### WHAT NEEDS TO BE DONE
Repeat the whole listing below precisely. Omit all pictures.

### INPUT DATA
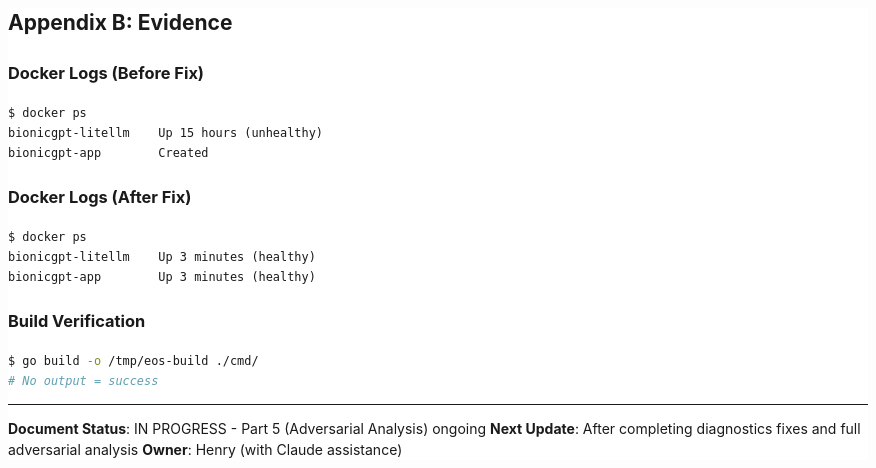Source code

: 
## Appendix B: Evidence

### Docker Logs (Before Fix)

```
$ docker ps
bionicgpt-litellm    Up 15 hours (unhealthy)
bionicgpt-app        Created
```

### Docker Logs (After Fix)

```
$ docker ps
bionicgpt-litellm    Up 3 minutes (healthy)
bionicgpt-app        Up 3 minutes (healthy)
```

### Build Verification

```bash
$ go build -o /tmp/eos-build ./cmd/
# No output = success
```

---

**Document Status**: IN PROGRESS - Part 5 (Adversarial Analysis) ongoing
**Next Update**: After completing diagnostics fixes and full adversarial analysis
**Owner**: Henry (with Claude assistance)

### FINAL ANSWER
Source code

: 
## Appendix B: Evidence

### Docker Logs (Before Fix)

```
$ docker ps
bionicgpt-litellm    Up 15 hours (unhealthy)
bionicgpt-app        Created
```

### Docker Logs (After Fix)

```
$ docker ps
bionicgpt-litellm    Up 3 minutes (healthy)
bionicgpt-app        Up 3 minutes (healthy)
```

### Build Verification

```bash
$ go build -o /tmp/eos-build ./cmd/
# No output = success
```

---

**Document Status**: IN PROGRESS - Part 5 (Adversarial Analysis) ongoing
**Next Update**: After completing diagnostics fixes and full adversarial analysis
**Owner**: Henry (with Claude assistance)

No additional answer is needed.